Duas, três, até quatro calcinhas por dia. Gastava na operação dois ou três quartos de hora. Depois, pendurava todas no varal preso ao teto. Cheirava-as novamente e recolhia-se satisfeito ao interior do apartamento.
 
Dona Gertrudes, abandonando o recato habitual, um dia não se conteve e confessou às convidadas que presenciar a cena dava-lhe enorme tesão e saudade imensa do falecido marido. Acrescentou que se aparecesse homem que a quisesse, não pensaria duas vezes e largaria a prática da autossatisfação nas madrugadas solitárias. Belinha, solteirona e virgem encruada, disse que faria o mesmo sem pestanejar.
 
Na manhã mais quente da temporada de praia daquele ano, o Dr. Alberto e senhora refrescavam-se felizes como crianças nas ondas do mar de Caiobá. Um buraco traiçoeiro fez desequilibrar a pobre mulher que, assustada ao perder o pé na água rasa, foi acometida por um inclemente e fatal mal súbito. Morreu nos braços do incrédulo marido, que desesperadamente gritava para ela parar com a brincadeira, até que um prestativo guarda-vidas acudiu, tomou-a dele e a deitou na areia cálida, apesar de levemente úmida. Sinto muito, meu senhor, ela está morta, ele lamentou informar, após tomar o pulso e procurar sentir a respiração e o coração da vítima.
 
O dentista aposentado foi tomado por intensa prostração. Durante semanas, não foi visto em lugar nenhum. Imaginavam que estivesse viajando, procurando amenizar a dor da separação violenta da companheira de cinco décadas.
 
Dona Gertrudes, habituada ao exercício da bisbilhotice, não deixava de observar diariamente a área de serviço do apartamento do segundo andar. Fazia isso mecanicamente, pois tinha certeza que o ritual das calcinhas, com a dona falecida, jamais iria se repetir.

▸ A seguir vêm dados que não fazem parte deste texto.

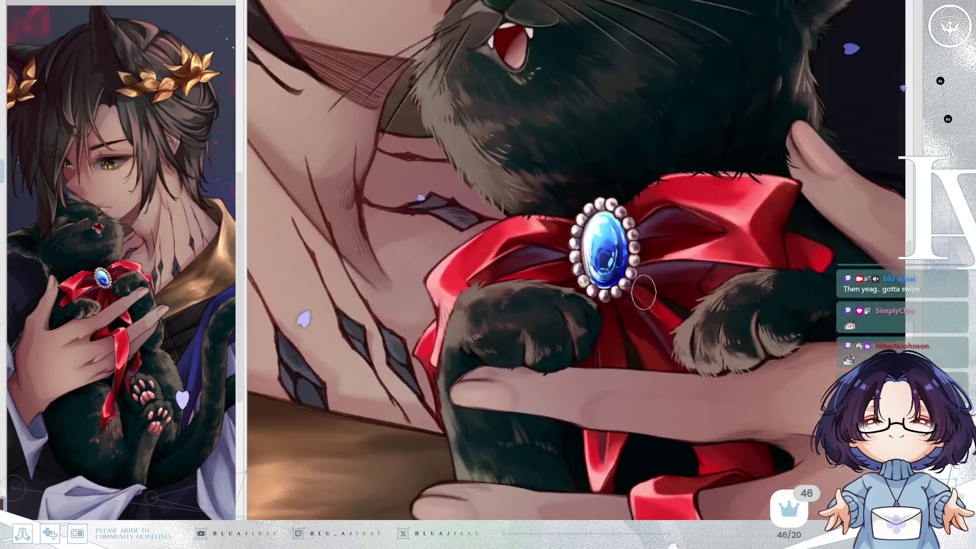
{"action": "scroll", "coordinate": [644, 292], "scroll_direction": "up", "scroll_amount": 2}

Acumulava então dois motivos para ter saudade. A do marido que partira cedo para o outro lado, e, agora, do ato do homem que cheirava as calcinhas da mulher e que, sem saber, provocava-lhe incontrolável comichão nas partes.
 
Mas o mundo é cheio de surpresas. Eis que o Dr. Alberto ressurge no mesmo ritual. Claro que dona Gertrudes não conteve um sorriso de satisfação, ao vê-lo cheirar e lavar novamente as calcinhas.
 
Todo dia, na mesma hora, lá estava o homem. Cheirava, lavava, dependurava, cheirava outra vez cada peça e se recolhia.
 
A repetição do ritual diário, entretanto, foi se intensificando e afetando o comportamento do viúvo, mesmo fora dos limites do apartamento. Várias vezes ele foi surpreendido na rua, na feira, no supermercado e até na igreja, sacando uma calcinha do bolso do paletó e cheirando-a profundamente como se aspirasse o melhor e mais raro perfume do mundo. O mal o lançou de vez no universo da loucura. Já era visto andando sempre com uma calcinha na mão e levando-a constantemente ao nariz.
 
Constatada a suspeita de demência senil ou de amor, ninguém sabia ao certo, trataram os amigos de alertar seu filho único, morador de cidade distante.
 
O homem chegou de surpresa em visita ao pai. Contam que demorou a acreditar no que viu ao introduzir-se no apartamento. Cordinhas de varal esticadas de parede a parede nas salas de jantar e social. Todas repletas de calcinhas, cuidadosamente presas com grampos de plástico coloridos. Cores e modelos variados. Certamente nem todas pertenceram à sua mãe e foram adquiridas pelo pai à medida que a demência ganhava força.
 
O porteiro conta que, penalizado, viu o Dr. Alberto deixando o prédio lentamente com o antebraço esquerdo enganchado no braço direito do filho. E que este, com a mão canhota, puxava mala de volume suficiente para comportar mudas de roupas de quem saia para uma longa viagem. A mão direita do ancião, disse ele, o tempo todo estava sob o nariz e, nela, embolada, via-se uma calcinha de um azul bem próximo da cor do céu naquela hora.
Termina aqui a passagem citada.